##### Provided data

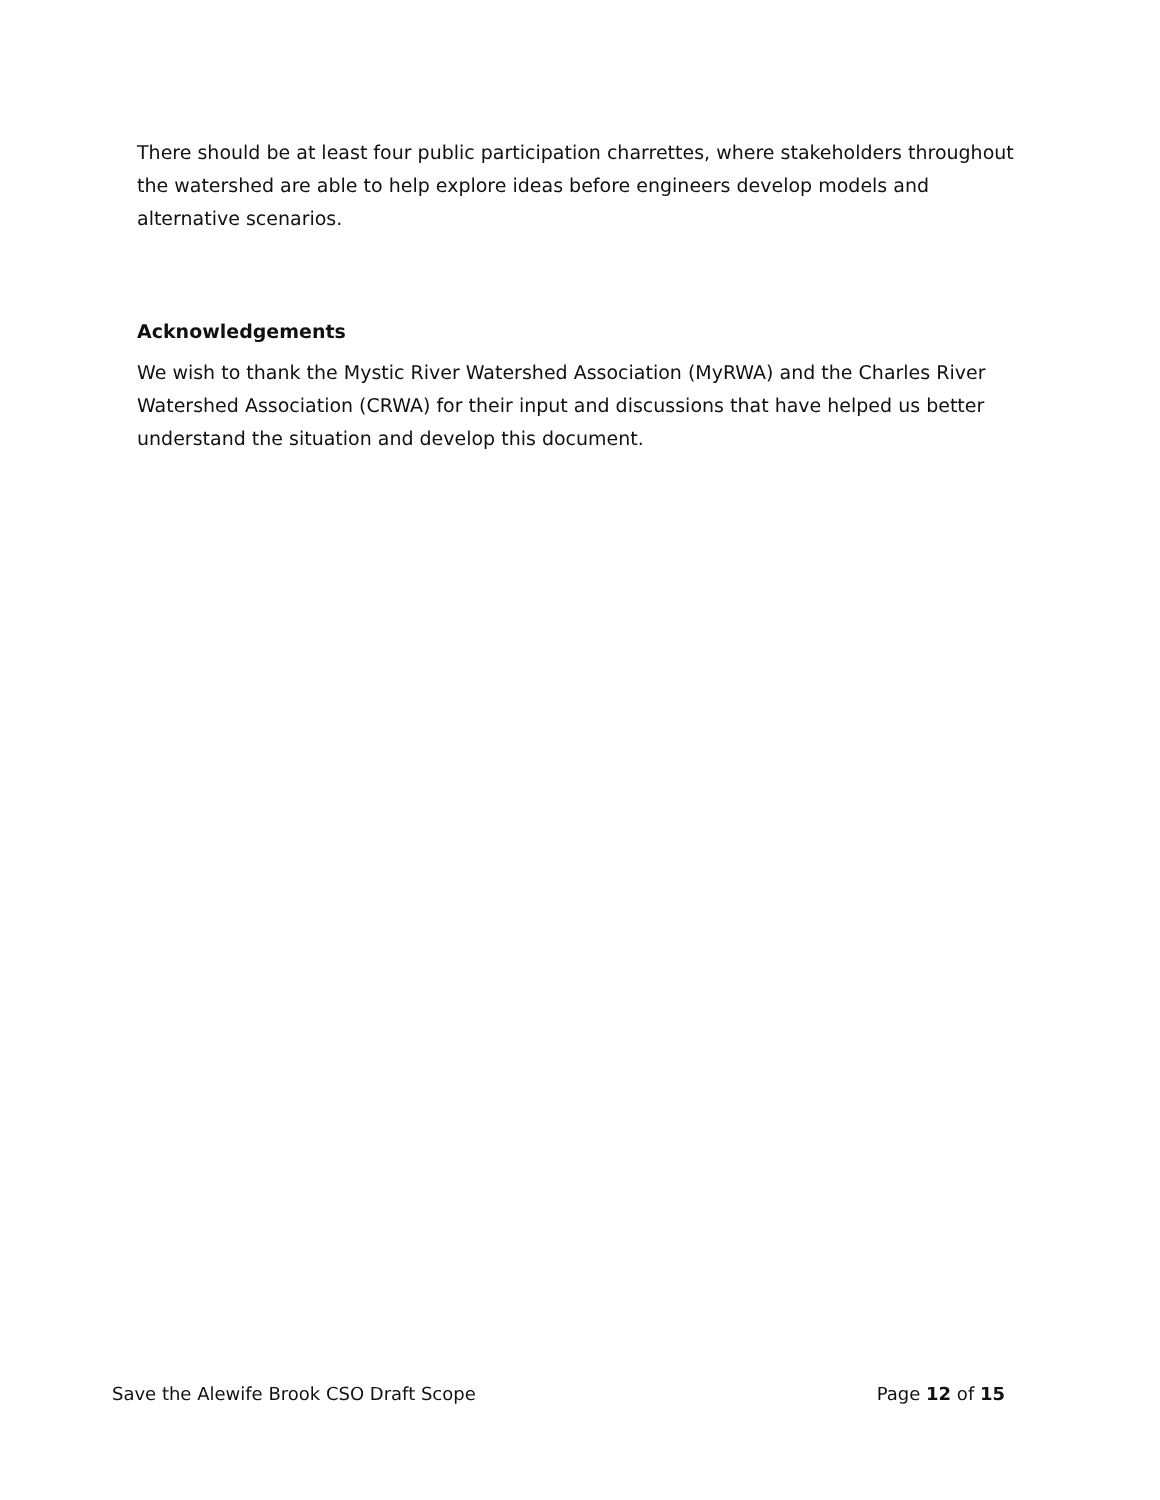There should be at least four public participation charrettes, where stakeholders throughout the watershed are able to help explore ideas before engineers develop models and alternative scenarios.
Acknowledgements
We wish to thank the Mystic River Watershed Association (MyRWA) and the Charles River Watershed Association (CRWA) for their input and discussions that have helped us better understand the situation and develop this document.
Save the Alewife Brook CSO Draft Scope Page 12 of 15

##########

** The problem **
Only the lines from the one containing "We wish to thank" through the end of the data above are wanted, both ends included; restate them word for word.

** Task solution **
We wish to thank the Mystic River Watershed Association (MyRWA) and the Charles River Watershed Association (CRWA) for their input and discussions that have helped us better understand the situation and develop this document.
Save the Alewife Brook CSO Draft Scope Page 12 of 15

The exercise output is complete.